:: Task material ::

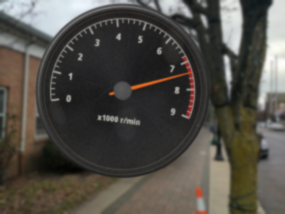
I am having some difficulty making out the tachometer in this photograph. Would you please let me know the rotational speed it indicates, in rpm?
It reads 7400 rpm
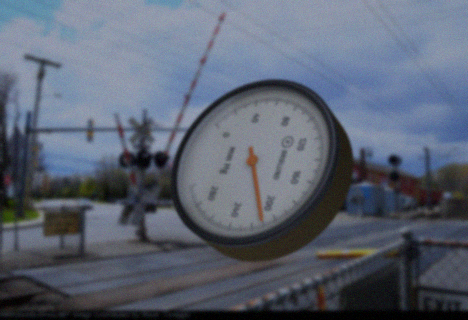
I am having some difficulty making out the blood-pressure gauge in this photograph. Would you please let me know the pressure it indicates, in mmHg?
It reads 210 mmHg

==

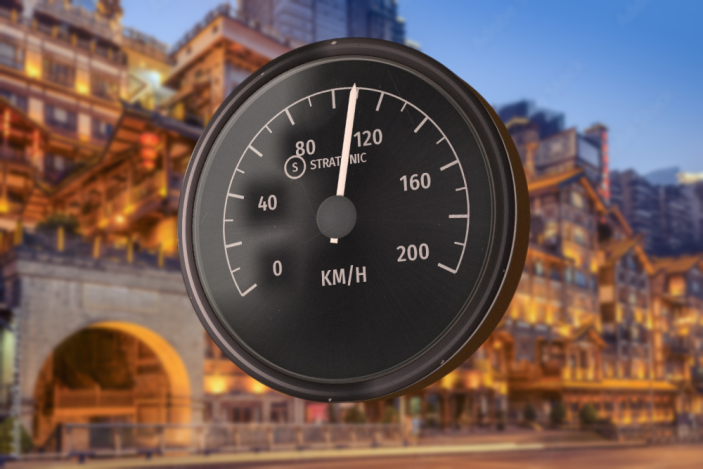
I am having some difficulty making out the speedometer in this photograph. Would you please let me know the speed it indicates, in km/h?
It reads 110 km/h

:: Your task ::
Copy the stretch from the line that contains "I am having some difficulty making out the speedometer" through the line that contains "It reads 110 km/h", swapping "difficulty" for "trouble" and leaving everything else unchanged.

:: Output for this task ::
I am having some trouble making out the speedometer in this photograph. Would you please let me know the speed it indicates, in km/h?
It reads 110 km/h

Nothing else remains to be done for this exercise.